**Problem to solve**
In the text on assessment literacy, how much does a yearly subscription to the journal Language Testing cost?

As Fulcher (1991) states, many teachers feel that assessment and testing is not particularly relevant to their small classroom practice. There is a lot of indifference, if not antipathy, towards testing among a good deal of teachers. Many frankly ask, "What is the pay off for taking all of the time needed to learn about testing and evaluation?" Many high school teachers in Japan I have spoken with openly wonder whether the effort to learn about testing and assessment is worth the reward. Until assessment literacy becomes a required course for teacher training, and until teachers who construct school entrance exams are required to be familiar with fundamental testing principles and ethics such as those embodied in The JLTA Code of Good Testing Practice (2007) many teachers will probably continue to feel this way about testing and assessment.

Specific recommendations
Let me now shift to some specific recommendations about ways that testing organizations and test developers – and then finally teachers themselves – can promote assessment literacy.

What testing organizations and test developers can do

Be more cautious about test claims. All too often, in-house testing literature seems like a thinly veiled advertising. Unit B6 in the most recent publication of Fulcher and Davidson (2006, pp. 230-248) is a good example of this. The teacher verification study by four researchers for ETS is basically as rough as this paper is – but instead of adequately acknowledging the limitations of their research, the authors gloss them over. As long as the vast majority of end users are not assessment literate, this trend will probably continue. In my opinion, test developers need to be much more careful about stating what their tests actually do or do not measure.

- 32 -

Be more cautious about test claims. All too often, in-house testing literature seems like a thinly veiled advertising.
Offer some interpretative scaffolding when describing data. In many academic journals detailed statistics about a test are offered without adequate interpretation. The test results might be clear to a few specialists in the field, but opaque to most readers. For example, a recent issue of the Japan Language Testing Association Journal mentions the Thurstone Index (Nakamura, 2002, p. 63). A golden opportunity to increase the assessment literacy of the readers was lost because that term was not explained. It is good to remember that nearly every publication has a range of readers: from novices in the field to illuminati. If no interpretative scaffolding for complex information is offered, it is all too likely that most readers will lose the point. Without lowering the academic standards of any publication, I believe academic journals can and should be more mindful of their readership. Many of us can think of teachers who have put down testing journals because they were unduly daunted by the language and/or statistical procedures.
On the topic of journals, I strongly believe that many testing journals need to become less elitist and more open. Many academic journals cost a good portion of a month's salary to receive for those of us in Asia. As a case in point, the journal Language Testing costs over US$560 a year (Sage, 2007). That amounts to more than 500,000 Korean won – a fee which is frankly outrageous. Online access to that publication is just under US$520 or approximately 440,000 Korean won. Is it any surprise that many teachers in Asia have no access to such journals? One can't help but wonder what the mission of such journals actually is.

**Data extracts**

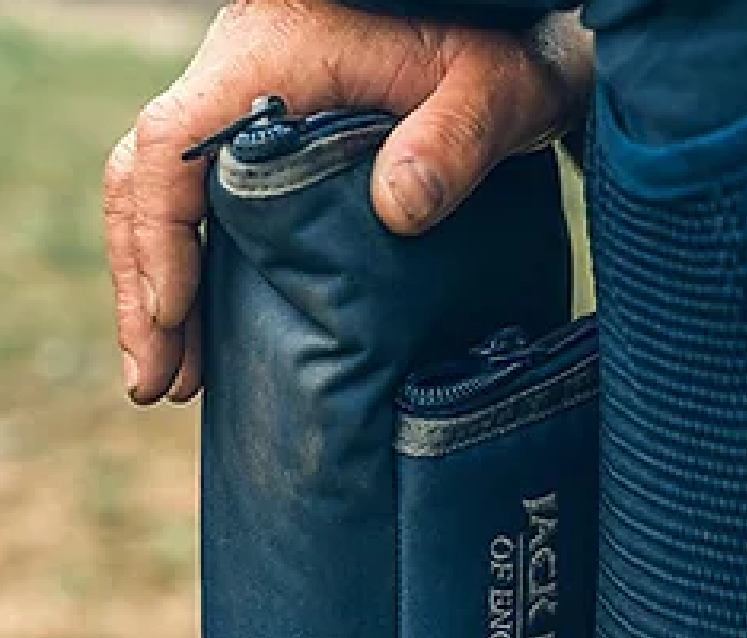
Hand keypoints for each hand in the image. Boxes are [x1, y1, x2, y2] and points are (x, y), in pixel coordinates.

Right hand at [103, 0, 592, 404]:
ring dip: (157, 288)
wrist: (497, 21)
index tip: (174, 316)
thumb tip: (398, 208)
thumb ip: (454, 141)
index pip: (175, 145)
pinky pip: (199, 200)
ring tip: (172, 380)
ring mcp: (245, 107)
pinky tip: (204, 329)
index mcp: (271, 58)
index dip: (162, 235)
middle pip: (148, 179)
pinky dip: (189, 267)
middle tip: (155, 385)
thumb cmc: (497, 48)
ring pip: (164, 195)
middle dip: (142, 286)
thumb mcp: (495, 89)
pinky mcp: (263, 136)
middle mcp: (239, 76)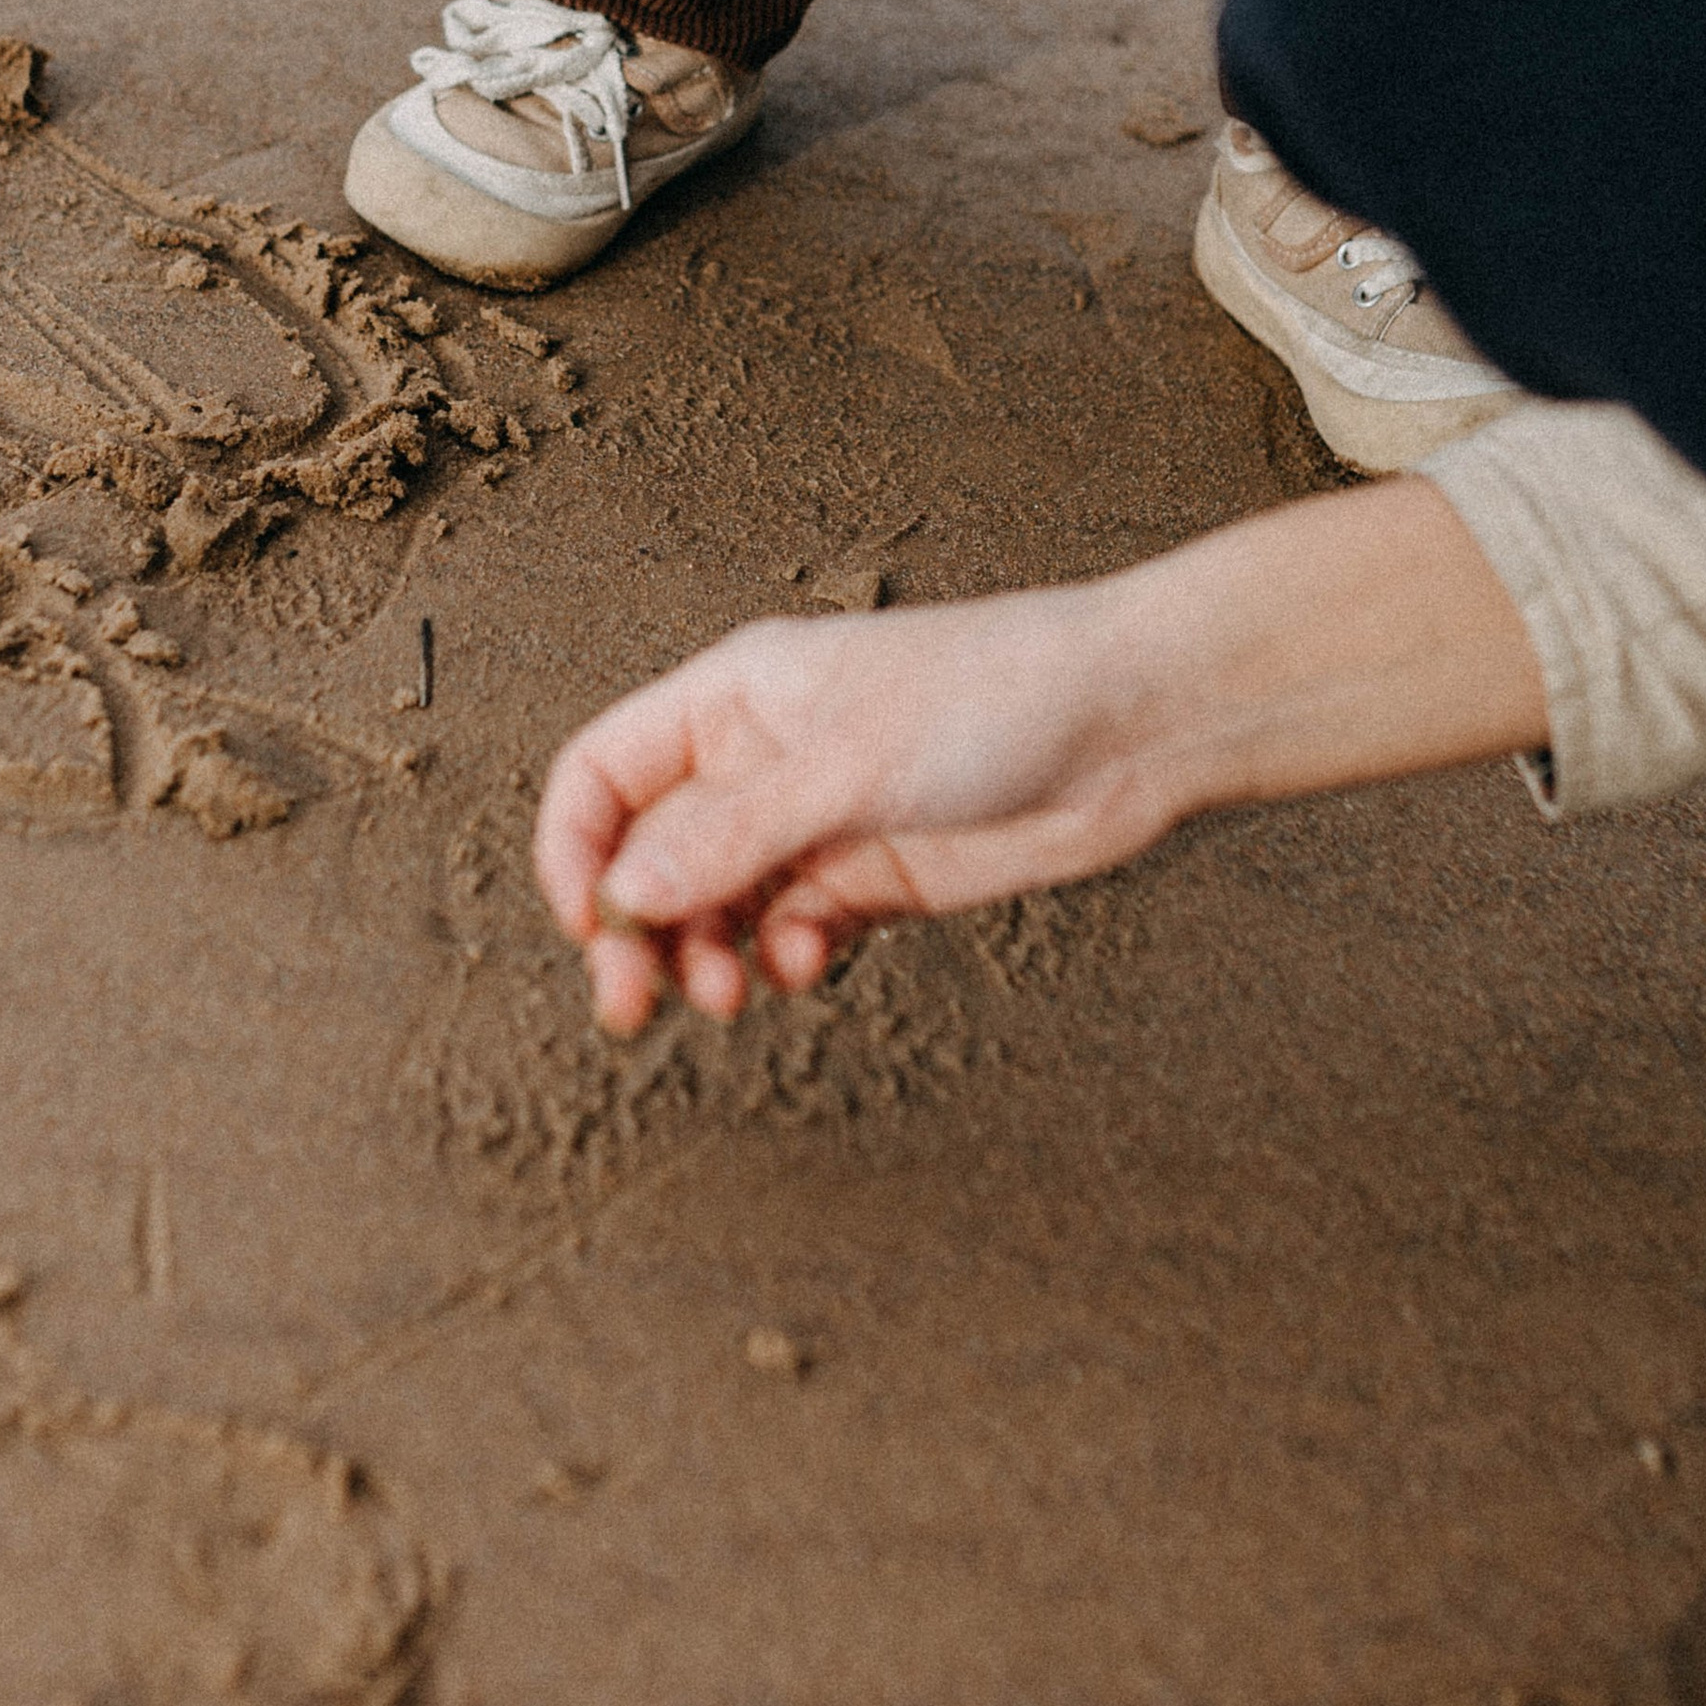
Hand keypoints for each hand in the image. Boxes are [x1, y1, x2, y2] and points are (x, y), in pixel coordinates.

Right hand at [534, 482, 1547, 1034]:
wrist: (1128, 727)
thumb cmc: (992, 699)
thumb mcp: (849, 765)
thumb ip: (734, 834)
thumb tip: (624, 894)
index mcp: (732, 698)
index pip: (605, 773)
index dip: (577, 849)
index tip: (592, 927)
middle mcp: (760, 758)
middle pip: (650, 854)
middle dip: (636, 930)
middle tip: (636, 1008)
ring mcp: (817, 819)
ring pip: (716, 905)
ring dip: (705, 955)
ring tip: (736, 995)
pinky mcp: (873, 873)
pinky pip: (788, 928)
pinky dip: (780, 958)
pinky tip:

**Your solution**
Over US$560 a year, which is more than 500,000 Korean won.